On Monday, Diamondback Capital Management told investors it had put one of its portfolio managers on leave. In a letter to investors, Diamondback's managers said the fund itself was "not a target of the government's investigation."

Level Global, the third fund that was raided, also told its investors that it had been advised that it was not a target of the government's insider trading investigation.

Still, the funds are scrambling to contain the damage.

David Ganek, manager of the $4 billion Level Global fund, backed out of a scheduled appearance on Tuesday with Securities and Exchange Commission Chairman Mary Schapiro at an event sponsored by his alumni association at Franklin and Marshall College in Pennsylvania.

A spokesman for Level Global declined to comment on Ganek's decision to cancel the appearance.

People familiar with Level Global said employees were "blindsided" by the FBI visit.

Executives at Diamondback, where FBI agents had ordered employees to put their hands in the air as they entered the premises, also were said to have been caught off guard -- especially so because Peter Derby, a former top SEC official, is an employee of the fund.

A lawyer for Diamondback declined to comment.

REPUTATIONAL DAMAGE

Some institutional investors and their advocates suggested that the managers of the three funds could best serve their clients by liquidating and returning money to investors.

"Any time a fund is under siege it is hard to conduct business," said Scott Berman, a partner with Friedman Kaplan Seiler & Adelman in New York.

"It is a rare occasion that you can find a fund facing this kind of duress and continue to operate a business."

Indeed, there is precedent in the industry for shutting down before regulators swing the ax. Arthur Samberg liquidated his Pequot Capital fund months before settling another insider trading case.

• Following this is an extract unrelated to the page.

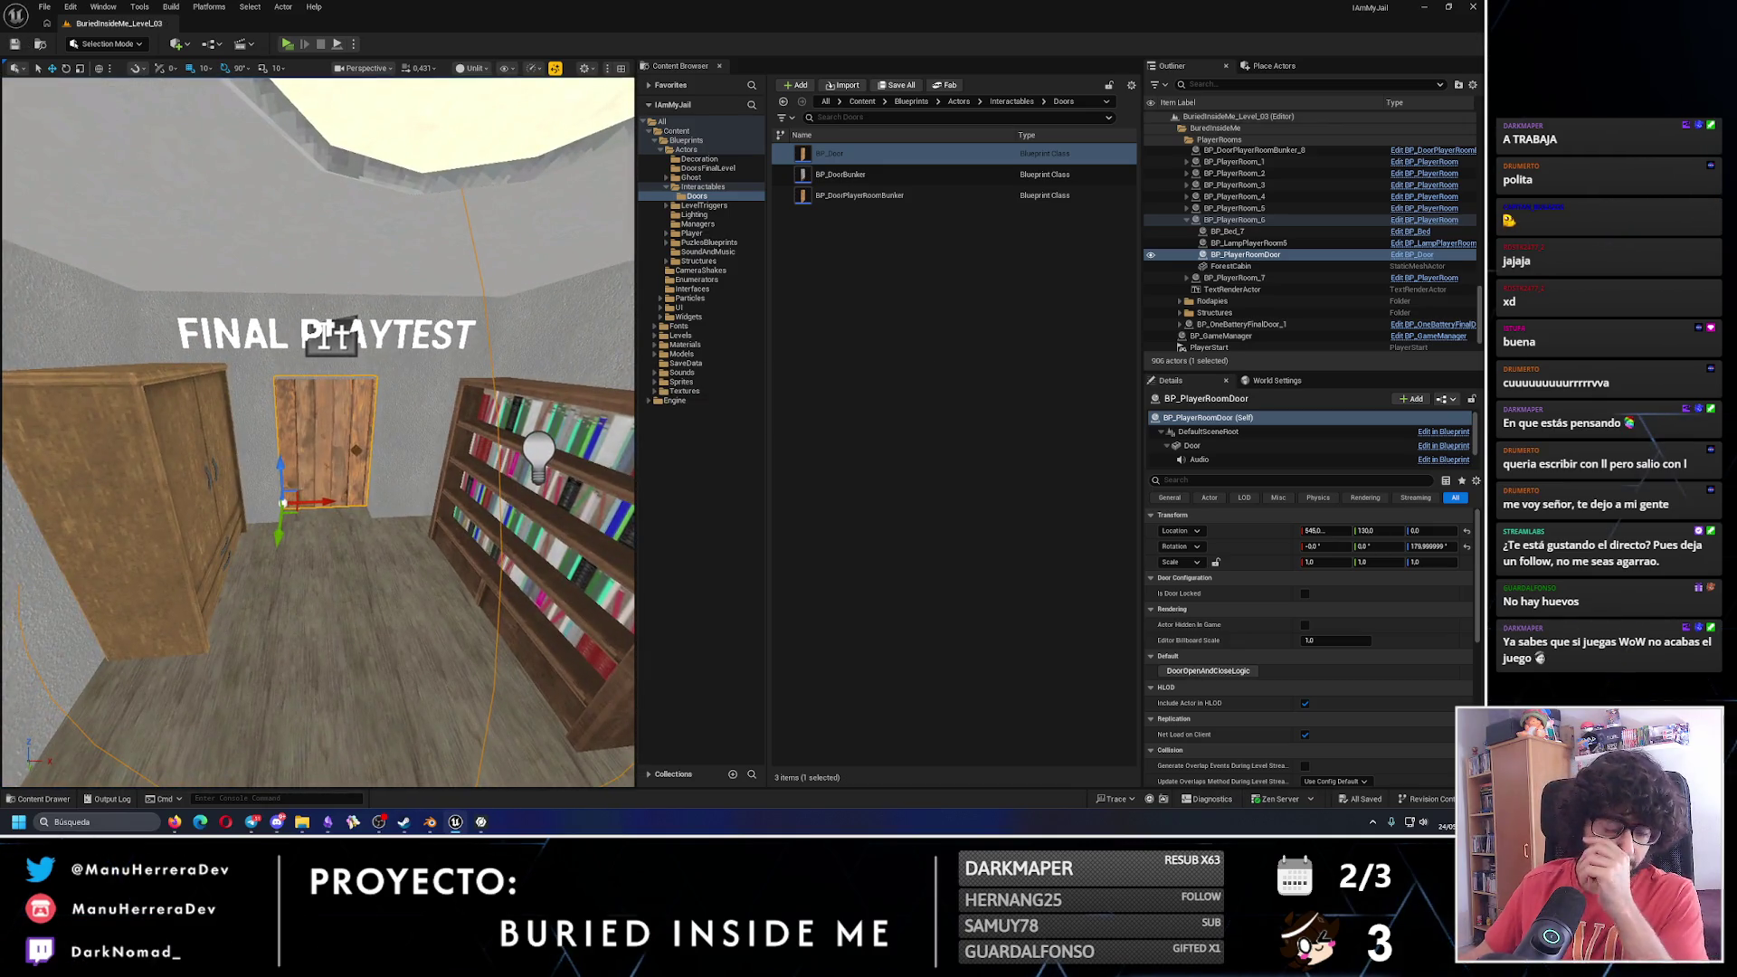
key("w")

Other analysts, though, said that shutting down the funds now, before charges have even been made, would be akin to acknowledging that the fund managers had done something wrong.

Still, investors said it would be tough for the managers of Level Global and Diamondback to continue operating their businesses while simultaneously trying to defend their reputations and keep key traders and analysts from bolting.

Diamondback and Level Global may face higher operating costs because top managers and traders who are looking at other jobs might require more money to stay. And the funds' prime brokers might be more cautious about lending money.

"The longer this goes on, the more there will be an asset bleed," said Balter said. "These things just don't age well," he said, referring to lingering probes.

For now, Diamondback and Level Global may have some breathing room, since the deadline for investors to submit year-end redemption requests has passed. The next major withdrawal period for the two funds is in March.

Rival fund firm FrontPoint Partners, embroiled in another insider trading probe earlier in the month, was not so lucky.

Its news hit earlier, and investors have asked for the return of $3 billion. The scandal already is forcing FrontPoint to liquidate a health-care portfolio that was implicated in that earlier and unrelated insider trading case.